ENTRIES PROVIDED:
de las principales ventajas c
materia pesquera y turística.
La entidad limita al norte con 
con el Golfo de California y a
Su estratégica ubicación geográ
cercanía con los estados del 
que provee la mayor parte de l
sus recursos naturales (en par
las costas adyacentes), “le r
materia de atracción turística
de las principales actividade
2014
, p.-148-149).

...

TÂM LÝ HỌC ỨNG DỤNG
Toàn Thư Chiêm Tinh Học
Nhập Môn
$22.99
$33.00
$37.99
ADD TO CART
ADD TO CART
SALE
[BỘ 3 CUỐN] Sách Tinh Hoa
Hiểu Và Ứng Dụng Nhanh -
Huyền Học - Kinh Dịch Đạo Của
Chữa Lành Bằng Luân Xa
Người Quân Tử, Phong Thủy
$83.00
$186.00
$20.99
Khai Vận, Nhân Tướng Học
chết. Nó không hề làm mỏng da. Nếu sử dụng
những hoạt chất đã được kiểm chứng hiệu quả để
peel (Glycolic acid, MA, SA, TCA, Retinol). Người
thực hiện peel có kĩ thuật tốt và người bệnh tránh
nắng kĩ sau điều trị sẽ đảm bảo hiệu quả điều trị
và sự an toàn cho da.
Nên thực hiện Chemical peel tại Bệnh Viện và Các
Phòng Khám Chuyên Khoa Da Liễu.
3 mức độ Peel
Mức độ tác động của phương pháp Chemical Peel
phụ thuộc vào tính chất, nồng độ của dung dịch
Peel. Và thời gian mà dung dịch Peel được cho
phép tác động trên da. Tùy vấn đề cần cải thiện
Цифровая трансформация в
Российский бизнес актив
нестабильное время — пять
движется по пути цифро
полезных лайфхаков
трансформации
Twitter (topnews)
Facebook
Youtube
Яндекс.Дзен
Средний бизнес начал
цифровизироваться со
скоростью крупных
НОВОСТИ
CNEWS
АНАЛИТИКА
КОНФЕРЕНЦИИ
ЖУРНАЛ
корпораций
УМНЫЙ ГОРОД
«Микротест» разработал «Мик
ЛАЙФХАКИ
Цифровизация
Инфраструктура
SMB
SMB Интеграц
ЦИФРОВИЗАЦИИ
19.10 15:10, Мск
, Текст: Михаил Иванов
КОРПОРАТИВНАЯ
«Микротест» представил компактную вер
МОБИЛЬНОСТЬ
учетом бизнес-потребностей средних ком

INSTRUCTION: What is needed is every line from the data above that includes the string "turística", copied out.

RESPONSE TO THIS EXERCISE:
materia pesquera y turística.
materia de atracción turística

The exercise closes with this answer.